■ Instructions for the task
Copy each line of the listing that includes "Kombat".

■ Supplied data
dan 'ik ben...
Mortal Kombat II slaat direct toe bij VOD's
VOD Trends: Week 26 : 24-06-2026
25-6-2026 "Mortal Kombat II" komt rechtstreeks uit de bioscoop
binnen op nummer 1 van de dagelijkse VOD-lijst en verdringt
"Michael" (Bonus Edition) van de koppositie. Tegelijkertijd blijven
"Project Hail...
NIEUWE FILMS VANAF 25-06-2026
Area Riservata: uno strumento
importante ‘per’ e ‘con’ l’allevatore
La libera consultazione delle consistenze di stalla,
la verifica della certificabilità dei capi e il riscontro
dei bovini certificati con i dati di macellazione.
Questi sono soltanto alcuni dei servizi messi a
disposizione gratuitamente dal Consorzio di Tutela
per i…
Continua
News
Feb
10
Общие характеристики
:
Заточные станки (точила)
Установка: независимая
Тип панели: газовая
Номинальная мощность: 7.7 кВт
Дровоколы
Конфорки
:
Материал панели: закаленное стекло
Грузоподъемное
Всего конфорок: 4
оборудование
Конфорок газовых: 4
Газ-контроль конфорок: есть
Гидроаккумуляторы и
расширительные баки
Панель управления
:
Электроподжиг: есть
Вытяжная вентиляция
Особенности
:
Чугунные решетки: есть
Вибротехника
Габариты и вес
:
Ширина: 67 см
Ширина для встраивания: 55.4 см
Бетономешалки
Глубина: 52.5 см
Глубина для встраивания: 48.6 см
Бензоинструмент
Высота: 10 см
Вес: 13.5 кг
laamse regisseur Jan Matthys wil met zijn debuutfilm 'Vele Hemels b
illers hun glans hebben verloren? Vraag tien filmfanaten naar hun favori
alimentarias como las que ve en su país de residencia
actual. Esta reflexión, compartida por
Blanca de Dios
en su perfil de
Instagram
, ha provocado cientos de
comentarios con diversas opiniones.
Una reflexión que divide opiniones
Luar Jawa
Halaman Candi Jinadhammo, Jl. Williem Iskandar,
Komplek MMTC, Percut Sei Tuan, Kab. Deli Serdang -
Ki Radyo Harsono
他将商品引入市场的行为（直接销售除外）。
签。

■ Written response
Mortal Kombat II slaat direct toe bij VOD's
25-6-2026 "Mortal Kombat II" komt rechtstreeks uit de bioscoop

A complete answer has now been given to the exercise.